**Instructions for the task:** Print the listing below line for line, without the pictures.

· · · · ·

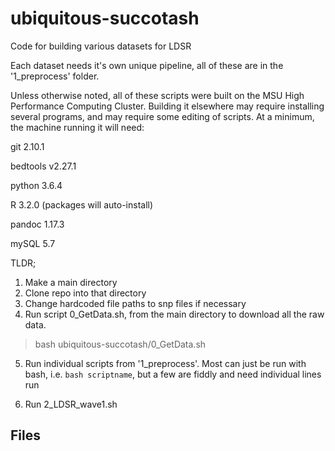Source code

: # ubiquitous-succotash

Code for building various datasets for LDSR

Each dataset needs it's own unique pipeline, all of these are in the '1_preprocess' folder.

Unless otherwise noted, all of these scripts were built on the MSU High Performance Computing Cluster. Building it elsewhere may require installing several programs, and may require some editing of scripts. At a minimum, the machine running it will need:

git 2.10.1

bedtools v2.27.1

python 3.6.4

R 3.2.0 (packages will auto-install)

pandoc 1.17.3

mySQL 5.7 

TLDR;

1. Make a main directory
2. Clone repo into that directory
3. Change hardcoded file paths to snp files if necessary
4. Run script 0_GetData.sh, from the main directory to download all the raw data.

> bash ubiquitous-succotash/0_GetData.sh

5. Run individual scripts from '1_preprocess'. Most can just be run with bash, i.e. `bash scriptname`, but a few are fiddly and need individual lines run

6. Run 2_LDSR_wave1.sh

## Files
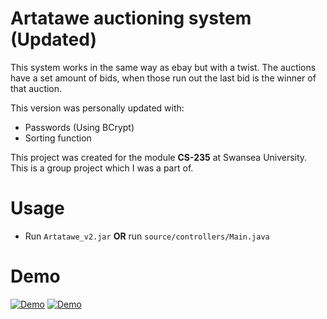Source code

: # Artatawe auctioning system (Updated)
This system works in the same way as ebay but with a twist. The auctions have a set amount of bids, when those run out the last bid is the winner of that auction.

This version was personally updated with:
- Passwords (Using BCrypt)
- Sorting function

This project was created for the module **CS-235** at Swansea University. This is a group project which I was a part of.

# Usage
- Run `Artatawe_v2.jar` **OR** run `source/controllers/Main.java`

# Demo
[![Demo](https://j.gifs.com/91vnAP.gif)](https://youtu.be/VD76XgRhyzk)
[![Demo](https://j.gifs.com/WLA2KW.gif)](https://youtu.be/sS-K5QE04LI)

· · · · ·

**Result of this task:**
Source code

: # ubiquitous-succotash

Code for building various datasets for LDSR

Each dataset needs it's own unique pipeline, all of these are in the '1_preprocess' folder.

Unless otherwise noted, all of these scripts were built on the MSU High Performance Computing Cluster. Building it elsewhere may require installing several programs, and may require some editing of scripts. At a minimum, the machine running it will need:

git 2.10.1

bedtools v2.27.1

python 3.6.4

R 3.2.0 (packages will auto-install)

pandoc 1.17.3

mySQL 5.7 

TLDR;

1. Make a main directory
2. Clone repo into that directory
3. Change hardcoded file paths to snp files if necessary
4. Run script 0_GetData.sh, from the main directory to download all the raw data.

> bash ubiquitous-succotash/0_GetData.sh

5. Run individual scripts from '1_preprocess'. Most can just be run with bash, i.e. `bash scriptname`, but a few are fiddly and need individual lines run

6. Run 2_LDSR_wave1.sh

## Files
Source code

: # Artatawe auctioning system (Updated)
This system works in the same way as ebay but with a twist. The auctions have a set amount of bids, when those run out the last bid is the winner of that auction.

This version was personally updated with:
- Passwords (Using BCrypt)
- Sorting function

This project was created for the module **CS-235** at Swansea University. This is a group project which I was a part of.

# Usage
- Run `Artatawe_v2.jar` **OR** run `source/controllers/Main.java`

# Demo
[![Demo](https://j.gifs.com/91vnAP.gif)](https://youtu.be/VD76XgRhyzk)
[![Demo](https://j.gifs.com/WLA2KW.gif)](https://youtu.be/sS-K5QE04LI)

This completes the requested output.